Records from a data source

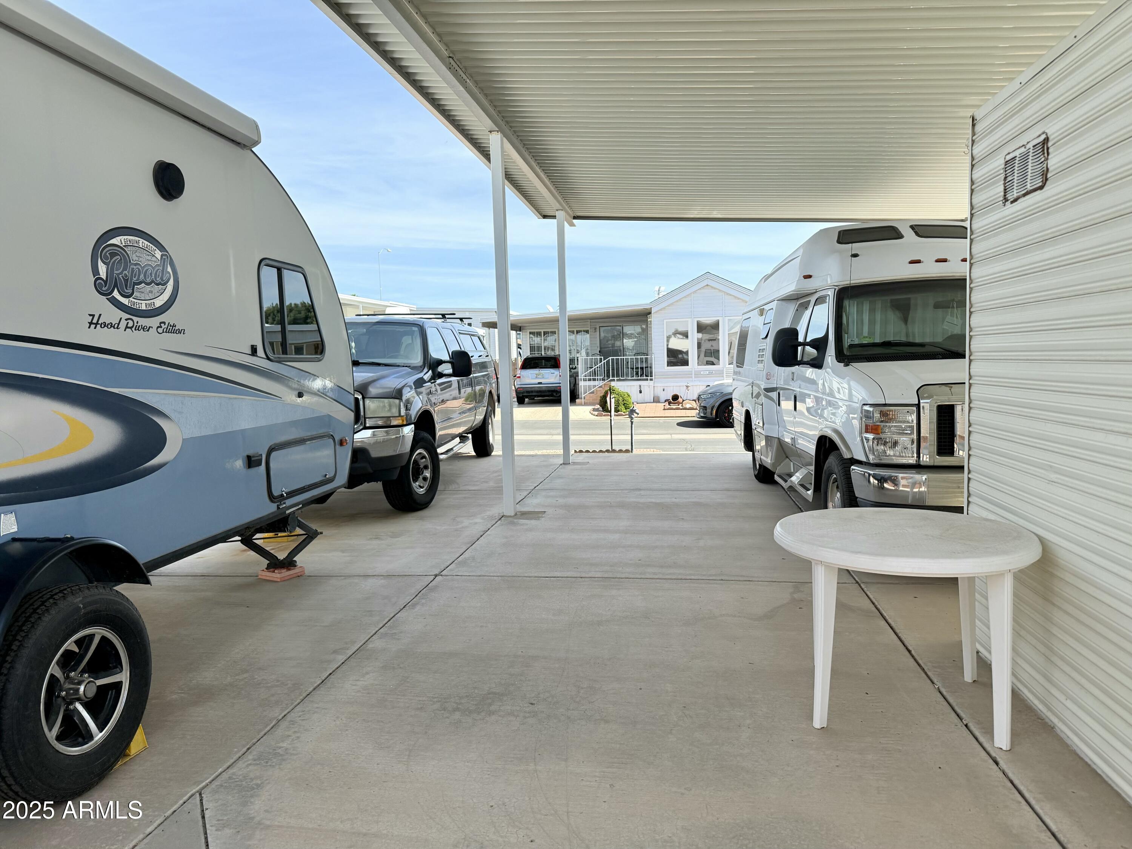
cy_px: 424
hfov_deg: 71.6
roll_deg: +1.2
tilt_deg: -4.6
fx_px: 785
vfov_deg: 56.8
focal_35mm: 24
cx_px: 566
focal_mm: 6.76
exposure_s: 1/2525
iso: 100
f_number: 1.78
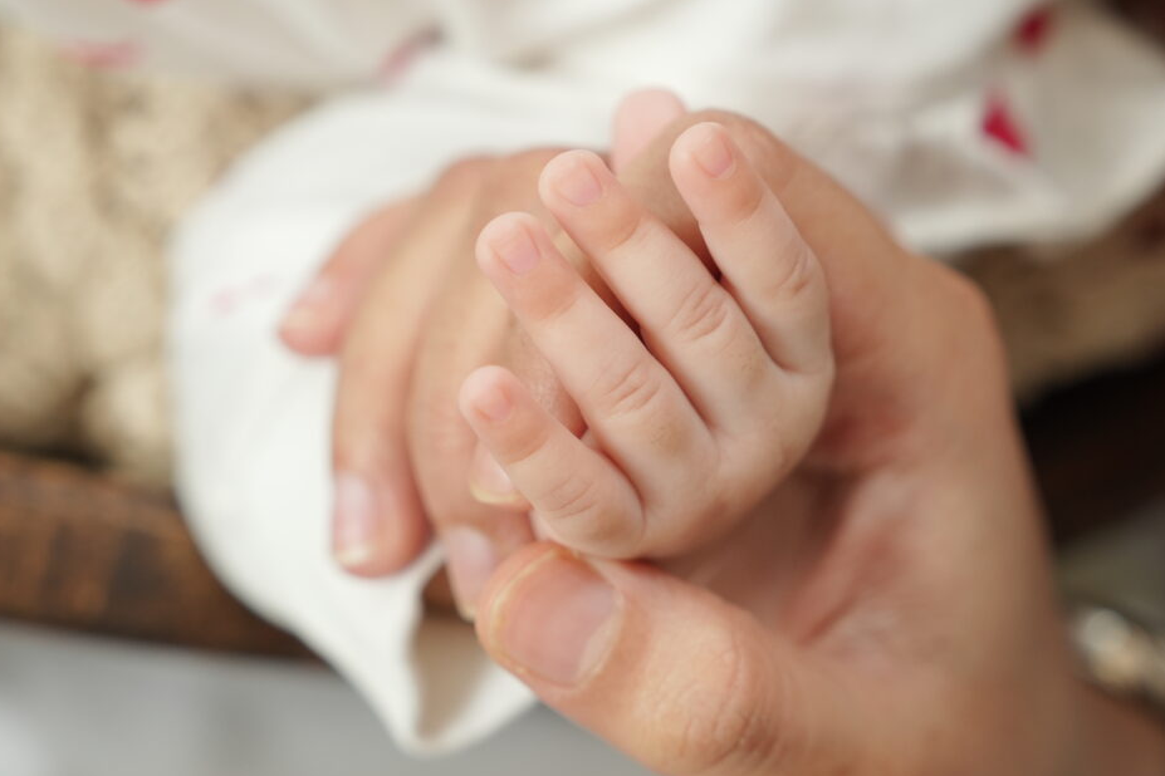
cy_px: 356
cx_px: 611
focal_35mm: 116
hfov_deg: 17.6
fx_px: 3754
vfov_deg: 11.8
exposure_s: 1/160
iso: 800
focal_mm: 70
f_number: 3.5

Problem: Please print each of the records word for word, keeping the pictures out.

Exercise response:
cy_px: 424
hfov_deg: 71.6
roll_deg: +1.2
tilt_deg: -4.6
fx_px: 785
vfov_deg: 56.8
focal_35mm: 24
cx_px: 566
focal_mm: 6.76
exposure_s: 1/2525
iso: 100
f_number: 1.78
cy_px: 356
cx_px: 611
focal_35mm: 116
hfov_deg: 17.6
fx_px: 3754
vfov_deg: 11.8
exposure_s: 1/160
iso: 800
focal_mm: 70
f_number: 3.5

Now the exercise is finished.